■ **TO DO**
The response must contain each line of the material that holds "Table".

■ **SUPPLIED DATA**
+ + +

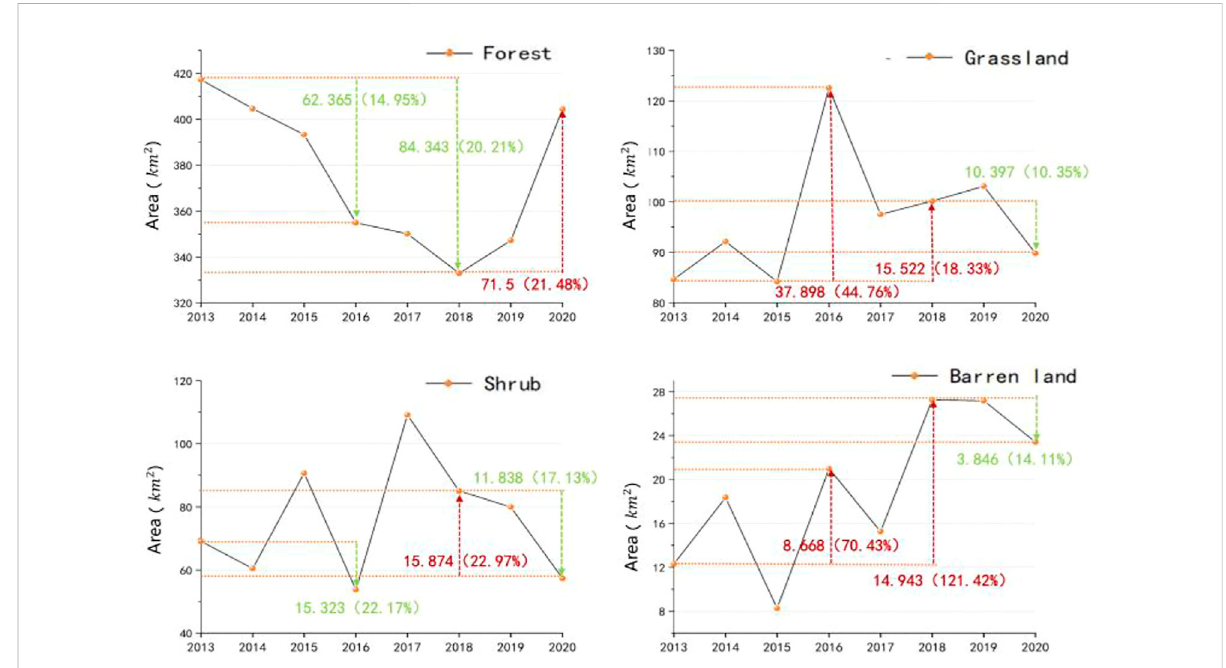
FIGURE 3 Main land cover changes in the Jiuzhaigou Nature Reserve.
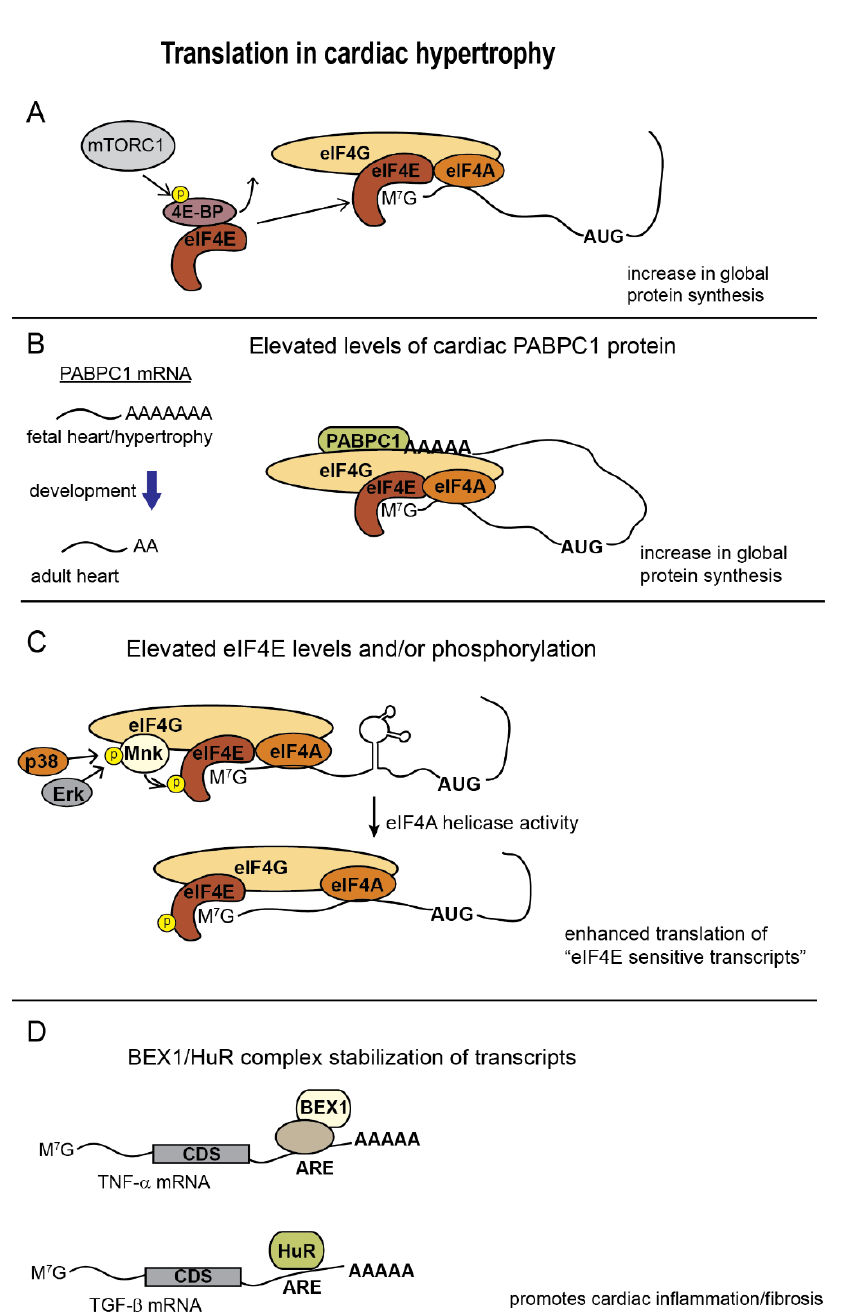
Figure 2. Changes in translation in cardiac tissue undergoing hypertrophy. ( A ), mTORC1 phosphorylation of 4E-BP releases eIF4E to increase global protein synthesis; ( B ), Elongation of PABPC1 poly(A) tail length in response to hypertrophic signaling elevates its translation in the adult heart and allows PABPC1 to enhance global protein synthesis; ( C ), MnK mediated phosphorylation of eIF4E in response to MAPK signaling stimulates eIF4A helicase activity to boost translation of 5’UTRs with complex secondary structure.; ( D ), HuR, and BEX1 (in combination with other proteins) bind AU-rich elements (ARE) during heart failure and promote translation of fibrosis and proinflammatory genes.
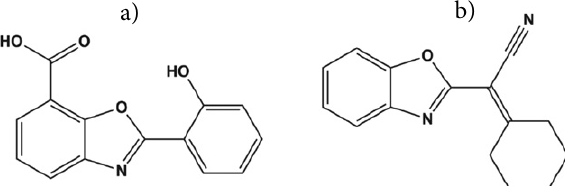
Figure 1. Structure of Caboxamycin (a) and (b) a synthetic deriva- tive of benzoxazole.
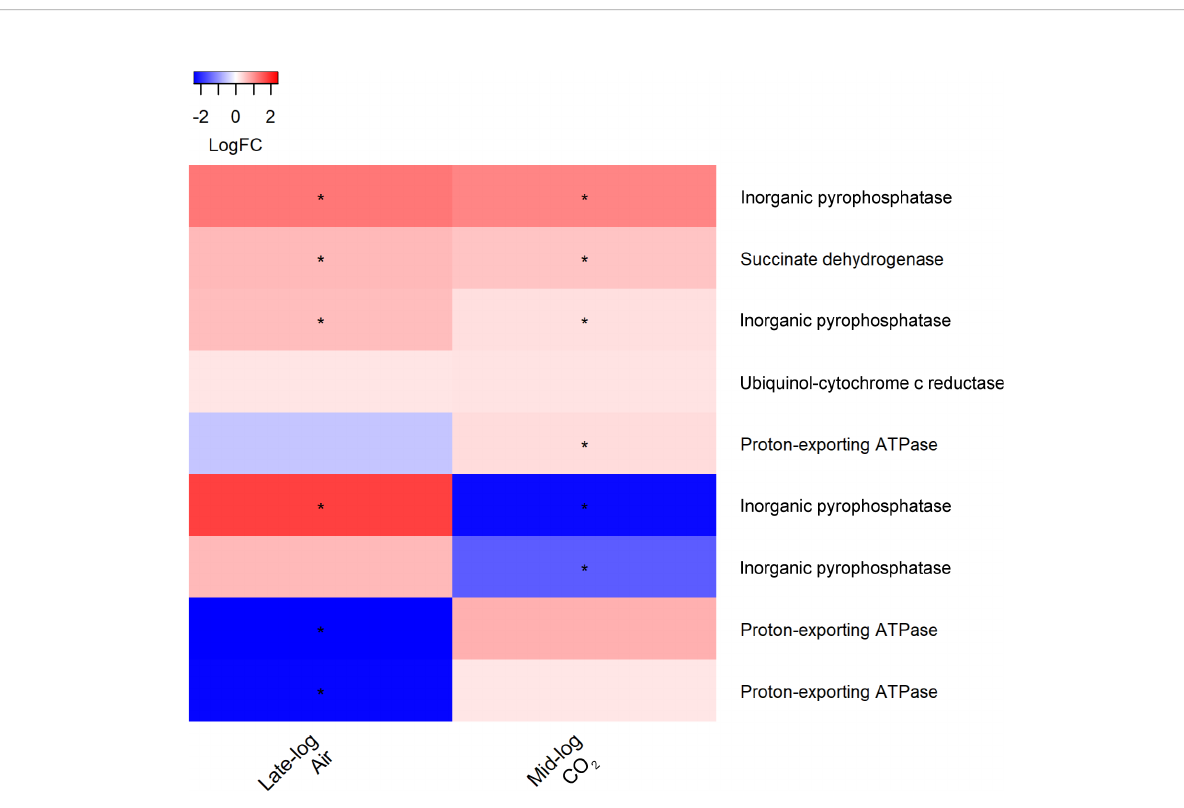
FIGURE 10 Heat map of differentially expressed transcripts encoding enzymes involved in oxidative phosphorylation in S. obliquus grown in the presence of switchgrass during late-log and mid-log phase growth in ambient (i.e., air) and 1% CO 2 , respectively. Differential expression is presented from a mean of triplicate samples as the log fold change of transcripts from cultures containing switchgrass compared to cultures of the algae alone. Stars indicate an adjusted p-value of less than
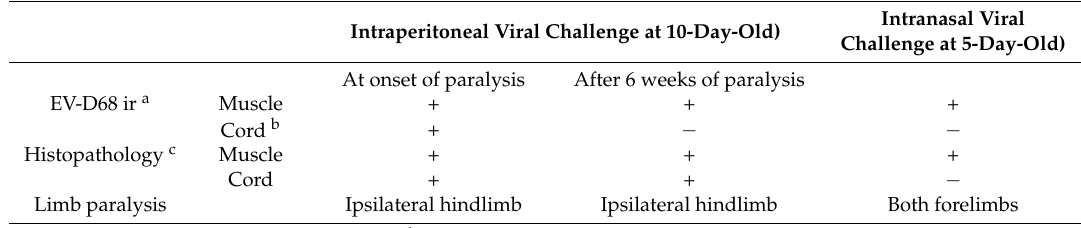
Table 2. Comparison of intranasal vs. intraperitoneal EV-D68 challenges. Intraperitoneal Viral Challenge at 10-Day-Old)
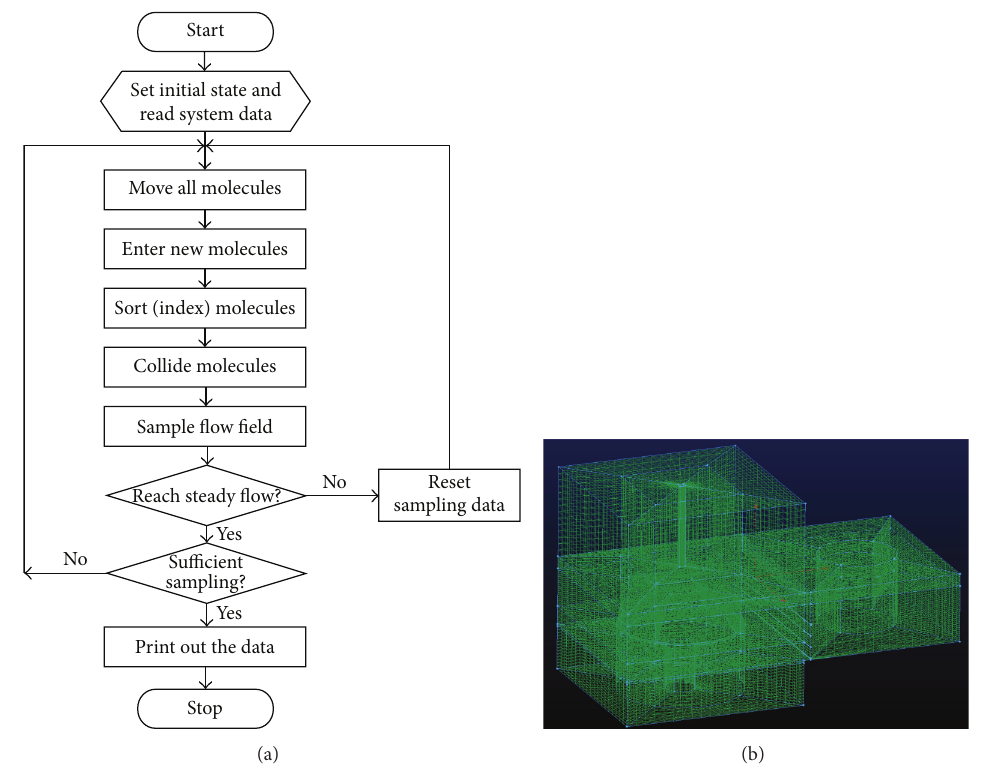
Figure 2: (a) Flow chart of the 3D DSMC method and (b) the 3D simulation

+ + +

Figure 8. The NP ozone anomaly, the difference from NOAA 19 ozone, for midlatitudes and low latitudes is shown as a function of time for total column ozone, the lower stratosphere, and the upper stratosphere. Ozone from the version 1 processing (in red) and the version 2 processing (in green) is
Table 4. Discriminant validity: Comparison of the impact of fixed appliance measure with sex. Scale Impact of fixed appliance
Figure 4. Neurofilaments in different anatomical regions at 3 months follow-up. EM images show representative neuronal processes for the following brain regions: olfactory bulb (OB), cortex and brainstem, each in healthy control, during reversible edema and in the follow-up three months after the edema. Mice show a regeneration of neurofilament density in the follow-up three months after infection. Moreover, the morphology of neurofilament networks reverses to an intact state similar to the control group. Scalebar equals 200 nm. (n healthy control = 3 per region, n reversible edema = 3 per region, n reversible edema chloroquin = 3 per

+ + +

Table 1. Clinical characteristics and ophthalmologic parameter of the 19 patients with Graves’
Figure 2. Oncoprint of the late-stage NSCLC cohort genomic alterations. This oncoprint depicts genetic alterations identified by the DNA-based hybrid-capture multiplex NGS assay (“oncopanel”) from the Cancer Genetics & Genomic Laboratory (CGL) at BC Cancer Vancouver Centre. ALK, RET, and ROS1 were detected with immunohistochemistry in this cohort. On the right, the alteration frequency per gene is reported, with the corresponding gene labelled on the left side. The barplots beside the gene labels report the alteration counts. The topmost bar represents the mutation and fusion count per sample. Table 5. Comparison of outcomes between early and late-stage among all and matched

+ + +

■ **REPLY**
Table 2. Comparison of intranasal vs. intraperitoneal EV-D68 challenges. Intraperitoneal Viral Challenge at 10-Day-Old)
Table 4. Discriminant validity: Comparison of the impact of fixed appliance measure with sex. Scale Impact of fixed appliance
Table 1. Clinical characteristics and ophthalmologic parameter of the 19 patients with Graves’
Figure 2. Oncoprint of the late-stage NSCLC cohort genomic alterations. This oncoprint depicts genetic alterations identified by the DNA-based hybrid-capture multiplex NGS assay (“oncopanel”) from the Cancer Genetics & Genomic Laboratory (CGL) at BC Cancer Vancouver Centre. ALK, RET, and ROS1 were detected with immunohistochemistry in this cohort. On the right, the alteration frequency per gene is reported, with the corresponding gene labelled on the left side. The barplots beside the gene labels report the alteration counts. The topmost bar represents the mutation and fusion count per sample. Table 5. Comparison of outcomes between early and late-stage among all and matched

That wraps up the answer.